> [THE TASK] Every record below, from first to last, should be copied exactly; leave the pictures out.

(Beginning of DATA PROVIDED)

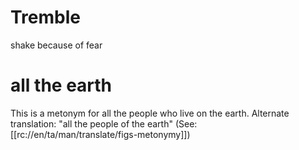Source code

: # Tremble

shake because of fear

# all the earth

This is a metonym for all the people who live on the earth. Alternate translation: "all the people of the earth" (See: [[rc://en/ta/man/translate/figs-metonymy]])

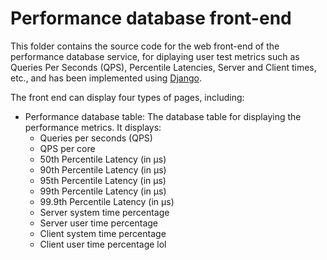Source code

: # Performance database front-end

This folder contains the source code for the web front-end of the performance database service, for diplaying user test metrics such as Queries Per Seconds (QPS), Percentile Latencies, Server and Client times, etc., and has been implemented using [Django](https://www.djangoproject.com/).

The front end can display four types of pages, including:
* Performance database table: The database table for displaying the performance metrics. It displays:
  * Queries per seconds (QPS)
  * QPS per core
  * 50th Percentile Latency (in μs)
  * 90th Percentile Latency (in μs)
  * 95th Percentile Latency (in μs)
  * 99th Percentile Latency (in μs)
  * 99.9th Percentile Latency (in μs)
  * Server system time percentage
  * Server user time percentage
  * Client system time percentage
  * Client user time percentage
 lol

(End of DATA PROVIDED)

> [TASK ANSWER]
Source code

: # Tremble

shake because of fear

# all the earth

This is a metonym for all the people who live on the earth. Alternate translation: "all the people of the earth" (See: [[rc://en/ta/man/translate/figs-metonymy]])

Source code

: # Performance database front-end

This folder contains the source code for the web front-end of the performance database service, for diplaying user test metrics such as Queries Per Seconds (QPS), Percentile Latencies, Server and Client times, etc., and has been implemented using [Django](https://www.djangoproject.com/).

The front end can display four types of pages, including:
* Performance database table: The database table for displaying the performance metrics. It displays:
  * Queries per seconds (QPS)
  * QPS per core
  * 50th Percentile Latency (in μs)
  * 90th Percentile Latency (in μs)
  * 95th Percentile Latency (in μs)
  * 99th Percentile Latency (in μs)
  * 99.9th Percentile Latency (in μs)
  * Server system time percentage
  * Server user time percentage
  * Client system time percentage
  * Client user time percentage
 lol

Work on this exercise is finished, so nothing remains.